## STATED GOAL 1
Translate this sentence from the mailing-list message about company datasets into Spanish: "The main issues here are sustainability and domain knowledge."
## STATED GOAL 2
Answer these questions using the mailing-list message about company datasets. Mark each answer with the same letter as its question.
(a) Through which two websites has DBpedia received funding?
(b) According to the footnote, what is the "book" actually?
(c) What had been given to Sebastian?
## STATED GOAL 3
Carry on the mailing-list message about company datasets, starting after its last line.

## EXCERPT TO READ
>>
W3C home > Mailing lists > Public > public-lod@w3.org > November 2015

Re: Are there any datasets about companies? ( DBpedia Open Data Initiative)

From: Sebastian Hellmann <hellmann@informatik.uni-leipzig.de>
Date: Fri, 6 Nov 2015 07:58:53 +0100
To: Chris Taggart <countculture@gmail.com>, Rolf Kleef <rolf@openforchange.info>
Cc: Kay Müller <kay.mueller@informatik.uni-leipzig.de>, public-lod@w3.org
Message-ID: <563C4FAD.6090507@informatik.uni-leipzig.de>
Hi Chris,

> However, making sense of this data is very, very time consuming, not 
> to mentioned writing and maintaining bots  (we now have hundreds and 
> hundreds of them) to scrape jurisdictions that aren't open data (the 
> vast majority) takes significant resources, and we don't see any way 
> of sustaining this on a CC-BY licence. 
a) is the code for these bots somewhere?
b) we hope to find a way to maintain it this time. DBpedia has received 
funding via http://smartdataweb.de/ and also http://aligned-project.eu/
We are also currently  working on a charter for an non-profit 
association that is committed to keep all data open under cc-by (we are 
accepting donations, membership fees among other things)

> I could also write a book about corporate identifiers, and the issues 
> with those on the list (but don't have time).
We are writing such a book* in parallel, do you want to help?
Sebastian

*= well it's just a paper


On 05.11.2015 19:18, Chris Taggart wrote:
> Rolf etc
>
> Thanks for cc'ing me. We'd had contact from Sebastian and given him an 
> API key. The main issues here are sustainability and domain knowledge.
<<
## RECORD EXCERPTS
>>
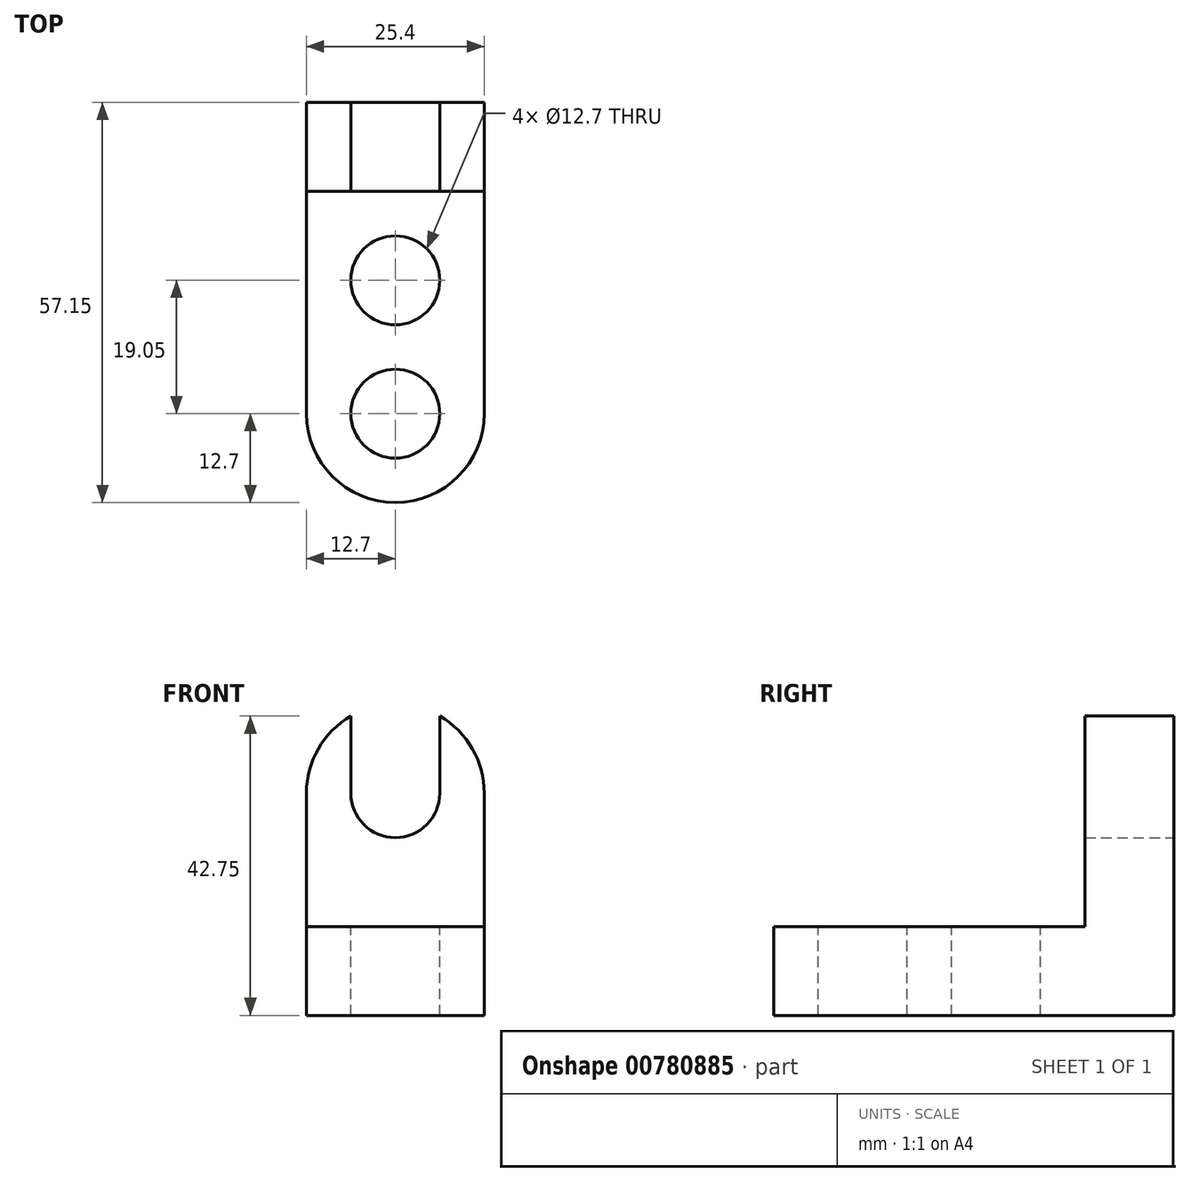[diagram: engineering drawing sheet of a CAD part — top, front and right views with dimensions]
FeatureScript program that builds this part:
annotation { "Feature Type Name" : "Feature", "Feature Type Description" : "" }
export const myFeature = defineFeature(function(context is Context, id is Id, definition is map)
    precondition{}
    {
        {
            var Q0;
            Q0=qCreatedBy(makeId("Right.planeOp"),FACE);
            var sketch = newSketch(context, id + "F0", { "sketchPlane" : qUnion([Q0])});
            skLineSegment(sketch, "E0", {"start": v(0, 0) * mm, "end": v(0, 44.45) * mm});
            skLineSegment(sketch, "E1", {"start": v(0, 44.45) * mm, "end": v(-12.7, 44.45) * mm});
            skLineSegment(sketch, "E2", {"start": v(-12.7, 44.45) * mm, "end": v(-12.7, 12.7) * mm});
            skLineSegment(sketch, "E3", {"start": v(-12.7, 12.7) * mm, "end": v(-57.15, 12.7) * mm});
            skLineSegment(sketch, "E4", {"start": v(-57.15, 12.7) * mm, "end": v(-57.15, 0) * mm});
            skLineSegment(sketch, "E5", {"start": v(-57.15, 0) * mm, "end": v(0, 0) * mm});
            skSolve(sketch);
        }
        {
            var Q0;
            Q0=makeQuery(id+"F0.imprint","IMPRINT",FACE,{"disambiguationData":[TD([[makeQuery(id+"F0.imprint","IMPRINT",EDGE,{"derivedFrom":sQuery(id+"F0.wireOp",EDGE,"E0")}),1.0]])]});
            extrude(context, id + "F1", {"entities" : qUnion([Q0]), "depth" : 25.4 * mm, "offsetDistance" : 25.4 * mm});
        }
        {
            var Q0;
            Q0=makeQuery(id+"F1.opExtrude","CAP_EDGE",EDGE,{"disambiguationData":[OSD([sQuery(id+"F0.wireOp",EDGE,"E1")])],"isStart":true});
            var Q1;
            Q1=makeQuery(id+"F1.opExtrude","CAP_EDGE",EDGE,{"disambiguationData":[OSD([sQuery(id+"F0.wireOp",EDGE,"E1")])],"isStart":false});
            fillet(context, id + "F2", {"entities" : qUnion([Q0, Q1]), "radius" : 12.7 * mm, "tangentPropagation" : true, "allowEdgeOverflow" : false});
        }
        {
            var Q0;
            Q0=makeQuery(id+"F1.opExtrude","CAP_EDGE",EDGE,{"disambiguationData":[OSD([sQuery(id+"F0.wireOp",EDGE,"E4")])],"isStart":false});
            var Q1;
            Q1=makeQuery(id+"F1.opExtrude","CAP_EDGE",EDGE,{"disambiguationData":[OSD([sQuery(id+"F0.wireOp",EDGE,"E4")])],"isStart":true});
            fillet(context, id + "F3", {"entities" : qUnion([Q0, Q1]), "radius" : 12.7 * mm, "tangentPropagation" : true, "allowEdgeOverflow" : false});
        }
        {
            var Q0;
            Q0=makeQuery(id+"F1.opExtrude","SWEPT_FACE",FACE,{"disambiguationData":[OSD([sQuery(id+"F0.wireOp",EDGE,"E3")])]});
            var sketch = newSketch(context, id + "F4", { "sketchPlane" : qUnion([Q0])});
            skCircle(sketch, "E6", {"center": v(12.7, -44.45) * mm, "radius": 6.35 * mm});
            skCircle(sketch, "E7", {"center": v(12.7, -25.4) * mm, "radius": 6.35 * mm});
            skPoint(sketch, "E7.centerSnap0", {"position": v(12.7, -57.15) * mm});
            skSolve(sketch);
        }
        {
            var Q0;
            Q0=makeQuery(id+"F1.opExtrude","SWEPT_FACE",FACE,{"disambiguationData":[OSD([sQuery(id+"F0.wireOp",EDGE,"E0")])]});
            var sketch = newSketch(context, id + "F5", { "sketchPlane" : qUnion([Q0])});
            skCircle(sketch, "E8", {"center": v(-12.7, 31.75) * mm, "radius": 6.35 * mm});
            skLineSegment(sketch, "E9", {"start": v(-19.05, 31.75) * mm, "end": v(-19.05, 42.75) * mm});
            skLineSegment(sketch, "E10", {"start": v(-6.35, 31.75) * mm, "end": v(-6.35, 42.75) * mm});
            skSolve(sketch);
        }
        {
            var Q0;
            Q0 = qSketchRegion(id + "F5", true);
            var Q1;
            {var subQ0=sQuery(id+"F5.wireOp",EDGE,"E9");Q1=makeQuery(id+"F5.imprint","IMPRINT",FACE,{"disambiguationData":[TD([[makeQuery(id+"F5.imprint","IMPRINT",EDGE,{"derivedFrom":subQ0}),-1.0]])]});}
            extrude(context, id + "F6", {"entities" : qUnion([Q0, Q1]), "operationType" : NewBodyOperationType.REMOVE, "oppositeDirection" : true, "depth" : 25.4 * mm, "offsetDistance" : 25.4 * mm});
        }
        {
            var Q0;
            Q0=makeQuery(id+"F4.imprint","IMPRINT",FACE,{"disambiguationData":[TD([[makeQuery(id+"F4.imprint","IMPRINT",EDGE,{"derivedFrom":sQuery(id+"F4.wireOp",EDGE,"E6")}),1.0]])]});
            var Q1;
            Q1=makeQuery(id+"F4.imprint","IMPRINT",FACE,{"disambiguationData":[TD([[makeQuery(id+"F4.imprint","IMPRINT",EDGE,{"derivedFrom":sQuery(id+"F4.wireOp",EDGE,"E7")}),1.0]])]});
            var Q2;
            Q2=sQuery(id+"F4.wireOp",EDGE,"E6");
            extrude(context, id + "F7", {"entities" : qUnion([Q0, Q1]), "operationType" : NewBodyOperationType.REMOVE, "surfaceEntities" : qUnion([Q2]), "oppositeDirection" : true, "depth" : 25.4 * mm, "offsetDistance" : 25.4 * mm});
        }
    });
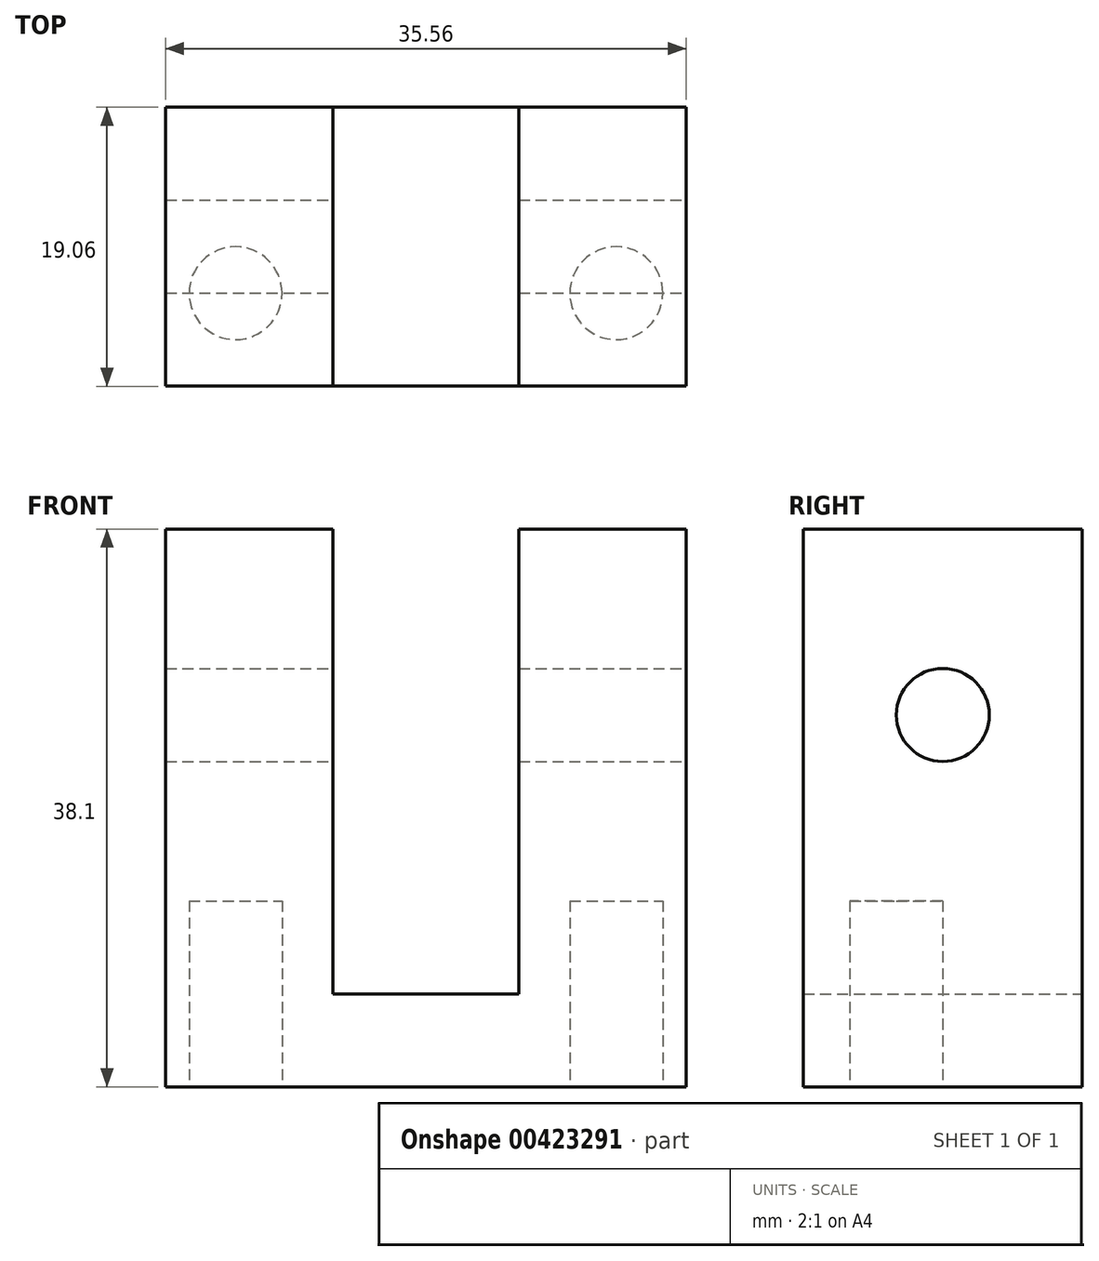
<<
## FINAL RESULT 1
Los principales problemas aquí son la sostenibilidad y el conocimiento del dominio.

## FINAL RESULT 2
(a) http://smartdataweb.de/ and http://aligned-project.eu/
(b) A paper.
(c) An API key.

## FINAL RESULT 3
> We'd love more people to be downloading the open datasets from the UK 
> and others, and using them in all sorts of innovative ways, and the 
> main reason we do the Open Company Data Index 
> <http://registries.opencorporates.com/>, is to motivate company 
> registers to opening up their data (I was speaking at the Open Govt 
> Partnership Summit in Mexico City last week on the same subject). 
> However, making sense of this data is very, very time consuming, not 
> to mentioned writing and maintaining bots  (we now have hundreds and 
> hundreds of them) to scrape jurisdictions that aren't open data (the 
> vast majority) takes significant resources, and we don't see any way 
> of sustaining this on a CC-BY licence.
>
> Finally, there are very few registers that are CC-BY licences or less 
> (for example Denmark places restrictions on use for marketing), even 
> ignoring DPA issues (we are now spending a considerable amount on 
> legal fees on this issue). I could also write a book about corporate 
> identifiers, and the issues with those on the list (but don't have time).
>
> So, we'd love to see more activity in the area, particularly in 
> Germany – where the Handelsregister and Bundesanzeiger are very 
> definitely not open data  ;-)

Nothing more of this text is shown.